Magnetic phase transitions and spin density distribution in the molecular multiferroic GaV$_4$S$_8$ system

TL;DR

This study investigates the magnetic phase transitions and spin density distribution in GaV$_4$S$_8$, revealing complex magnetic structures, phase transitions, and the distribution of magnetic moments consistent with first-principles calculations.

Contribution

It provides detailed neutron scattering analysis of magnetic phases and spin distribution in GaV$_4$S$_8$, highlighting the coupling between magnetic order and ferroelectricity.

Findings

Long-range magnetic order develops below 13 K with an incommensurate cycloidal structure.

The magnetic form factor indicates spins are distributed over the V$_4$ molecular unit.

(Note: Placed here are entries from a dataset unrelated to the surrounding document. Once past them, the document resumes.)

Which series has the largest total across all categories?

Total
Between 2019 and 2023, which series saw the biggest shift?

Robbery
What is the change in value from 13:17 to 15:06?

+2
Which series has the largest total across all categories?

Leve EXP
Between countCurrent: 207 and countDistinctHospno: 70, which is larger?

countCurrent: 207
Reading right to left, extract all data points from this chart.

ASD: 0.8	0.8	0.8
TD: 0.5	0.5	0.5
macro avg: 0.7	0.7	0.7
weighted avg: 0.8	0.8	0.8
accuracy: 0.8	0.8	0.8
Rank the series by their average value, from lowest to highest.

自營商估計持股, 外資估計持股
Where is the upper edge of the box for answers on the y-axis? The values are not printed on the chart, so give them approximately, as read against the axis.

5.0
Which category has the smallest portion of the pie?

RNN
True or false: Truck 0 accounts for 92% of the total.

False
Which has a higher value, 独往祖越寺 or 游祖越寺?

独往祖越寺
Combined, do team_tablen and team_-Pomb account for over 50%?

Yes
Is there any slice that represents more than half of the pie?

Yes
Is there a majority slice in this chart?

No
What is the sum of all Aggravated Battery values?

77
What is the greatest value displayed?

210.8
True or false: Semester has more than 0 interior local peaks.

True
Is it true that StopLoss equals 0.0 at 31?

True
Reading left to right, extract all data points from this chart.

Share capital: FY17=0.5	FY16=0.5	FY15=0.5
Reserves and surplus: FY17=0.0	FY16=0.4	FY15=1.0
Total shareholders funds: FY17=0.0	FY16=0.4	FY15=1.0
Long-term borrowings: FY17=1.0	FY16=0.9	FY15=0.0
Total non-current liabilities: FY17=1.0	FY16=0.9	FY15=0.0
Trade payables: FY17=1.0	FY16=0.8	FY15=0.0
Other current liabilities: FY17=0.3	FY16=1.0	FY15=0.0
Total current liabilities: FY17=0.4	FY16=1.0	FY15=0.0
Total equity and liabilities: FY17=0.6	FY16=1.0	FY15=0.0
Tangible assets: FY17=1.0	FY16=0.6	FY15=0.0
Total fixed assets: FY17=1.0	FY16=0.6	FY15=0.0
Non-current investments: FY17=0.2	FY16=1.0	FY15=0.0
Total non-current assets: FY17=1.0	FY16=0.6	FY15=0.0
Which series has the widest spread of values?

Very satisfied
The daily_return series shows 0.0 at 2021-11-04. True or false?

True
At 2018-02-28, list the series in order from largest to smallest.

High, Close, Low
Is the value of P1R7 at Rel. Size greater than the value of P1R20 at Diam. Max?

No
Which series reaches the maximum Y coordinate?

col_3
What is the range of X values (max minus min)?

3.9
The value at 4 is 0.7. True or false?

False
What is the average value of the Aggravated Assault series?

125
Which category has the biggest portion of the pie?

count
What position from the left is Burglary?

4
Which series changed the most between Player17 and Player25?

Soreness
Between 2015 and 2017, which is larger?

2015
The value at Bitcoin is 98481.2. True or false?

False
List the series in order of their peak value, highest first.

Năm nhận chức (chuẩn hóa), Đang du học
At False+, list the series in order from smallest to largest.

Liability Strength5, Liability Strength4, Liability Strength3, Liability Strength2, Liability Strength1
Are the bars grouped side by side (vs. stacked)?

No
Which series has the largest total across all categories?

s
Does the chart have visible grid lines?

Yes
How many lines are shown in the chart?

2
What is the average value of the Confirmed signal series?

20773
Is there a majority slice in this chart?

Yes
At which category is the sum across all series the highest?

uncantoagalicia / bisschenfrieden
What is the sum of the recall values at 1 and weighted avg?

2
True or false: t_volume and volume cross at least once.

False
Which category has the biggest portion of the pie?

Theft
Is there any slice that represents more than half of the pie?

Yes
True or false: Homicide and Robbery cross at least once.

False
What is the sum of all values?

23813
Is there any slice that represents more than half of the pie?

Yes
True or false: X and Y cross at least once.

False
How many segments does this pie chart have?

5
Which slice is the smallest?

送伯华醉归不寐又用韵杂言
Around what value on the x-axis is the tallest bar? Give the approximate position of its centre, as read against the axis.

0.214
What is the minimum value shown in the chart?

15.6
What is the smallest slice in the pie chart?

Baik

The ferromagnetic phase exhibits spins aligned along the [1,1,1] direction with large anisotropy.

Abstract

We have carried out neutron diffraction and small angle neutron scattering measurements on a high quality single crystal of the cubic lacunar spinel multiferroic, GaV$_4$S$_8$, as a function of magnetic field and temperature to determine the magnetic properties for the single electron that is located on the tetrahedrally coordinated V$_4$ molecular unit. Our results are in good agreement with the structural transition at 44 K from cubic to rhombohedral symmetry where the system becomes a robust ferroelectric, while long range magnetic order develops below 13 K in the form of an incommensurate cycloidal magnetic structure, which can transform into a N\'eel-type skyrmion phase in a modest applied magnetic field. Below 5.9(3) K, the crystal enters a ferromagnetic phase, and we find the magnetic order parameter indicates a long range ordered ground state with an ordered moment of 0.23(1) ${\mu}_\mathrm{B}$ per V ion. Both polarized and unpolarized neutron data in the ferroelectric-paramagnetic phase have been measured to determine the magnetic form factor. The data are consistent with a model of the single spin being uniformly distributed across the V$_4$ molecular unit, rather than residing on the single apical V ion, in substantial agreement with the results of first-principles theory. In the magnetically ordered state, polarized neutron measurements are important since both the cycloidal and ferromagnetic order parameters are clearly coupled to the ferroelectricity, causing the structural peaks to be temperature and field dependent. For the ferromagnetic ground state, the spins are locked along the $[1,1,1]$ direction by a surprisingly large anisotropy.